I have no idea where to actually start other that if we assume that $f$ isn't constant, then there's a segment $[x_i,x_{i-1}]\subseteq[a,b]$ in which $M_i>m_i$.
 A: First, we prove that if $S(P)=\int_a^bf$ and $f$ is continuous, then $f$ is a step function.
To see this, pick an interval $[x_i,x_{i+1}]$ determined by the partition. Since $S(P)=\int_a^bf$, we must have $M_i(x_{i+1}-x_i)=\int_{x_i}^{x_{i+1}}f$. With effect, note that $$\int_{x_i}^{x_{i+1}}  (M_i-f(x))dx \geq 0,$$
so $M_i(x_{i+1}-x_i) \geq \int_{x_i}^{x_{i+1}} f$. Since this holds for every interval, if one of them was strictly greater the sum would be as well (recall that $S(P) \geq \int_a^b f$), yielding a contradiction since we have $S(P)=\int_a^b f$.
It follows that $\int_{x_i}^{x_{i+1}}(M_i-f(x))dx=0.$ Since the input is a continuous non-negative function, this implies that $M_i-f(x)=0$ for all $x$ in $[x_i,x_{i+1}]$. Since the interval is arbitrary, this proves that $f$ is a step function.
But a continuous step function (on an interval) must be constant.
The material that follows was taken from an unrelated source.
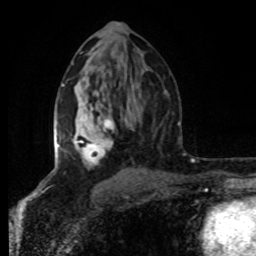
Breast MRI (dynamic contrast-enhanced), one axial slice. Position 46 of 80 along the scan axis. Cropped to one breast. Dynamic contrast-enhanced series, time point 2 of 8 at this slice position (early post-contrast). 1.5 T. TE 4.2 ms, TR 7 ms. 2 mm slice thickness. 256 × 256 image matrix. Female patient.
Annotated regions visible in this slice (semi-automatic segmentation, software-assisted and operator-edited):
- enhancing-tissue mask used for the functional tumour volume (all voxels passing the contrast-enhancement thresholds inside the analysis volume; usually the tumour): bounding box [x1, y1, x2, y2] px = [54, 84, 127, 165]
A: Since the integral is the infimum of all upper sums, it follows that for all partitions $P'\supseteq P$ of $[a, b] $ we have $S(P') =I=\int_{a} ^{b} f$. Consider addition of a point $x$ in $P$ to get a refined partition $P'$ ie let $$P=\{a=x_0,x_1,x_2,\dots, x_n=b\}, P'=P\cup\{x\}, x\in(x_{k-1},x_k)$$ If the supremum of $f$ on either of the intervals $[x_{k-1},x]$ or $[x, x_k] $ is less than that on $[x_{k-1},x_k]$ then $S(P') <S(P) $. It follows that the supremum of $f$ remains same in both these subintervals. Thus adding points to $P$ does not decrease supremum of $f$ in any of the subintervals of $P$. It follows that supremum of $f$ on any subinterval of $[x_{k-1},x_k]$ is equal to the supremum of $f$ on $[x_{k-1},x_{k}]$. Therefore by continuity of $f$ we can see that $f$ is constant on each interval $[x_{k-1},x_k] $ and thus it is constant on whole of $[a, b] $.